Saved entries
*** Block opens ***
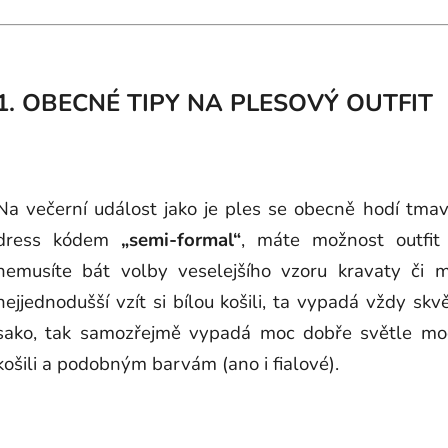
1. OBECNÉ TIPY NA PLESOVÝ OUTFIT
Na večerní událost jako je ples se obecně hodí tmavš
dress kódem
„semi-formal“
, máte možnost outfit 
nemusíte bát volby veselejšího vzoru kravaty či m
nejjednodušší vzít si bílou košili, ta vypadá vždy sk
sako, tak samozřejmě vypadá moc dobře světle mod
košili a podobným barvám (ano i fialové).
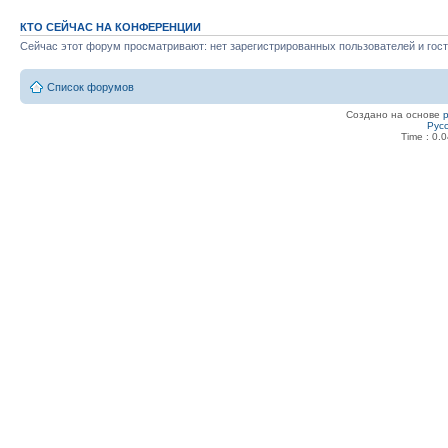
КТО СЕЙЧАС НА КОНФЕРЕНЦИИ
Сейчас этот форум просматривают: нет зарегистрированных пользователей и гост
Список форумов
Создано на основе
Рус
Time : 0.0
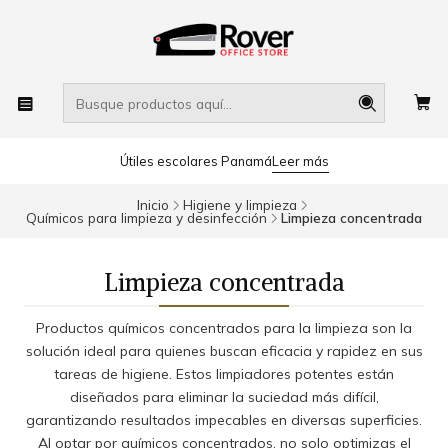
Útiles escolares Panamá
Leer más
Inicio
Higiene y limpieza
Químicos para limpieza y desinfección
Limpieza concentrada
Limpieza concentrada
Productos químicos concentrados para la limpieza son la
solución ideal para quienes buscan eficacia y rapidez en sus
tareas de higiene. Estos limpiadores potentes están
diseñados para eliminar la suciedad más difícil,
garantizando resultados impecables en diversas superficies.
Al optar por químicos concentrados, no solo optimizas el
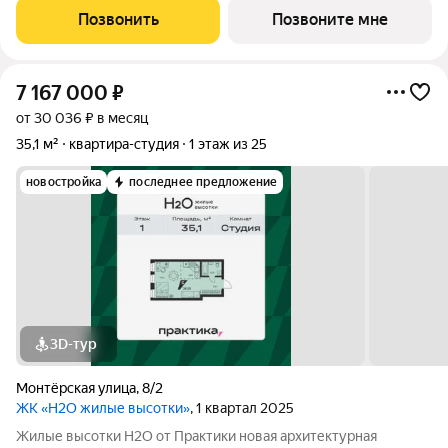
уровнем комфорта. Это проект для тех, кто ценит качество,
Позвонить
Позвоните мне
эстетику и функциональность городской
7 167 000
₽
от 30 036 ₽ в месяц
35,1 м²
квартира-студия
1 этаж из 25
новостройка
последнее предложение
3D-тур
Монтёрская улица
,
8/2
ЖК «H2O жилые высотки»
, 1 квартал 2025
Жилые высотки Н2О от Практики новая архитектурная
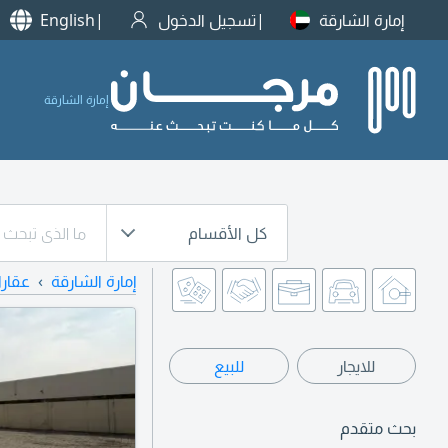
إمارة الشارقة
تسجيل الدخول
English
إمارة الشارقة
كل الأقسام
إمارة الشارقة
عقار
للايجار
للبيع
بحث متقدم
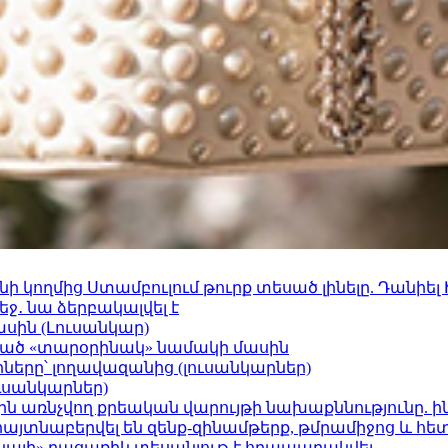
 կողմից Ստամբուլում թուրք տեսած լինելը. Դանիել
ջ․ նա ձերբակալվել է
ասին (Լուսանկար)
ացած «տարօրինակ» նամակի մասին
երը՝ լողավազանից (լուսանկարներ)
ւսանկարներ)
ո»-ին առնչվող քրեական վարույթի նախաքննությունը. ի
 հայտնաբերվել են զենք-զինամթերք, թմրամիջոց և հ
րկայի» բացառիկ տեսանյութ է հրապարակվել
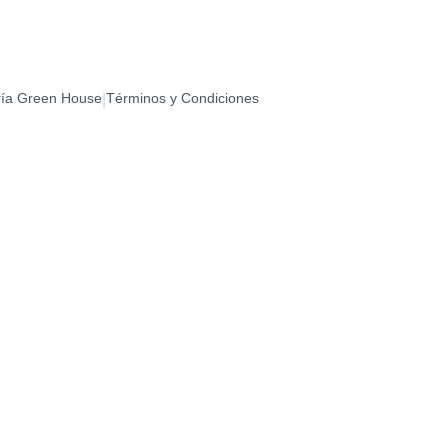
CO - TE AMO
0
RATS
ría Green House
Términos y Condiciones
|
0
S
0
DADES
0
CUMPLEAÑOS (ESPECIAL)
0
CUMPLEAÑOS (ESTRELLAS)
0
*** Block closes ***
*** Block opens ***
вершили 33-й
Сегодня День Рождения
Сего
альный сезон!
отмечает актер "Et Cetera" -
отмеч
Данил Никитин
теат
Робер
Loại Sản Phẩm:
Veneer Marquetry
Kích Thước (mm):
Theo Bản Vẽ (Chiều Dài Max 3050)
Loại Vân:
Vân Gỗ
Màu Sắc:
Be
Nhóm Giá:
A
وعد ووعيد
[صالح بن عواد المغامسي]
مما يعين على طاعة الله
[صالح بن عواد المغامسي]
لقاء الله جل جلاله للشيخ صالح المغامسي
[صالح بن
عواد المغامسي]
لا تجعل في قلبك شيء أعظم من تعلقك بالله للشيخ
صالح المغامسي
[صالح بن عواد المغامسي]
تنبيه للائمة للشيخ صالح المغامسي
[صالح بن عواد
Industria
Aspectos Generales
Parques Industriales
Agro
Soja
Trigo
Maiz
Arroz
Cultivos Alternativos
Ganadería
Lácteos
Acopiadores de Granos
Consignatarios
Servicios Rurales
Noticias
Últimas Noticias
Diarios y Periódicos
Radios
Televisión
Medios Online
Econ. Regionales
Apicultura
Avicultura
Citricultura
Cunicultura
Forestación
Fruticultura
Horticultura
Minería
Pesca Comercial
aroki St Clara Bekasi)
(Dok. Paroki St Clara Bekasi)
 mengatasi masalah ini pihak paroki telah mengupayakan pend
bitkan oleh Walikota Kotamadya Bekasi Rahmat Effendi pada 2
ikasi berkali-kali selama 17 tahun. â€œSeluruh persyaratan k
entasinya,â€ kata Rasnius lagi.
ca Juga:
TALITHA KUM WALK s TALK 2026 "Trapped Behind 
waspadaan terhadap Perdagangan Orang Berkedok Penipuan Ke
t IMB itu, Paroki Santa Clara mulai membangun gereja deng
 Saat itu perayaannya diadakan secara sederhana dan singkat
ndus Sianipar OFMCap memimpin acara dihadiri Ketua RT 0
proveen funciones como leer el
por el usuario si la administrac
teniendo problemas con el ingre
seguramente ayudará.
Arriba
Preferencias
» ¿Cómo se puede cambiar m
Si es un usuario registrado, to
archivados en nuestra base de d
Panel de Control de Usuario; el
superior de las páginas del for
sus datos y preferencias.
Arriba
*** Block closes ***
• [Problem description]:
Take the records above and return, word for word, only the lines that fall from the line with "bitkan oleh Walikota" to the line with "puede cambiar m", both of them included.

• [Written answer]:
bitkan oleh Walikota Kotamadya Bekasi Rahmat Effendi pada 2
ikasi berkali-kali selama 17 tahun. â€œSeluruh persyaratan k
entasinya,â€ kata Rasnius lagi.
ca Juga:
TALITHA KUM WALK s TALK 2026 "Trapped Behind 
waspadaan terhadap Perdagangan Orang Berkedok Penipuan Ke
t IMB itu, Paroki Santa Clara mulai membangun gereja deng
 Saat itu perayaannya diadakan secara sederhana dan singkat
ndus Sianipar OFMCap memimpin acara dihadiri Ketua RT 0
proveen funciones como leer el
por el usuario si la administrac
teniendo problemas con el ingre
seguramente ayudará.
Arriba
Preferencias
» ¿Cómo se puede cambiar m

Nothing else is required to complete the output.